The unspoken corollary: Buildings and streets named after Martin Luther King Jr. or Rosa Parks belong to the black community.
It was as if they thought the civil rights movement had nothing to do with white people.
Finally the measure passed 4-3. Instead of the city's crown jewel having a generic name (“Reflections” was one of the suggestions), it is named after a woman who risked her life in the fight for equality.
And that was considered controversial.
Just as the federal holiday for Dr. King was controversial.
Just like the nineteenth.
There have been attempts to make commemorating the end of slavery a holiday since 1996, when Rep. Barbara-Rose Collins introduced legislation. In 2016, teacher and activist Opal Lee walked from her home in Texas to Washington to draw attention to the day. She still remained in limbo until the murder of George Floyd in 2020.
Even as that horrific event sparked global protests, President Trump planned a campaign rally in Tulsa over the holiday, before protests forced him to reschedule. Something about a white nationalist holding a political rally at the site of a horrific race riot on the day the enslaved were freed just felt off.
Trump was unaware that his own White House had issued a statement to mark the occasion. He told the Wall Street Journal that the controversy surrounding his Tulsa rally made Juneteenth “famous” and “it's actually an important event and an important moment. But no one had heard of it.”
That was in 2020.
The following year, Trump sued to have votes thrown out where many Black people live in an attempt to overturn the election he lost. And President Biden signed into law the Juneteenth holiday. Not as a reaction to Trump or to placate the black community, but because it is a day that should matter to all Americans.
That includes white people, something Emhoff told me can't be emphasized enough.
“There is a marked effort to erase history,” he said last week. “What I have seen are dark forces trying to divide us. Trying to put a gap between people and one of those gaps is diversity, equity and inclusion, as if diversity is somehow a bad thing. We have to go back.
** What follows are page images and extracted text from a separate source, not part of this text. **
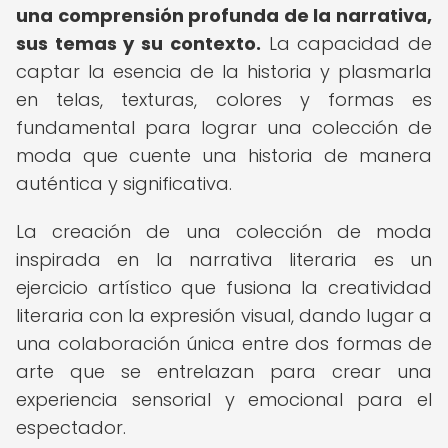
una comprensión profunda de la narrativa,
sus temas y su contexto.
La capacidad de
captar la esencia de la historia y plasmarla
en telas, texturas, colores y formas es
fundamental para lograr una colección de
moda que cuente una historia de manera
auténtica y significativa.
La creación de una colección de moda
inspirada en la narrativa literaria es un
ejercicio artístico que fusiona la creatividad
literaria con la expresión visual, dando lugar a
una colaboración única entre dos formas de
arte que se entrelazan para crear una
experiencia sensorial y emocional para el
espectador.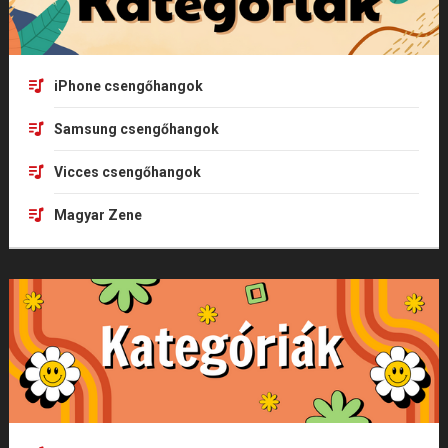
iPhone csengőhangok
Samsung csengőhangok
Vicces csengőhangok
Magyar Zene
We cannot allow people to get tired of responding.”
This year he visited two southern cities, Raleigh and Birmingham, to commemorate Juneteenth and remind voters of the Biden administration's role in making it a federal holiday.
Polls continue to show that Biden could be losing support in the black community heading into November. The campaign is dedicating significant resources to spreading the word about what the current administration has accomplished to win the support of Black voters, such as the infrastructure bill, student loan forgiveness, historically low unemployment, and the confirmation of Ketanji Brown Jackson, the first black candidate. woman on the Supreme Court. However, thanks in large part to the Senate, criminal justice reform and voter protection were campaign promises that Biden has yet to deliver. As a result, there is concern about apathy.
“We can do more than one thing at a time,” Emhoff said about recognizing victories while continuing to work toward our goals. “It's important to celebrate history and what it means right now. It is a way to explain to people what is happening now.”
“It doesn't matter what color you are, this whole story… impacts everyone.”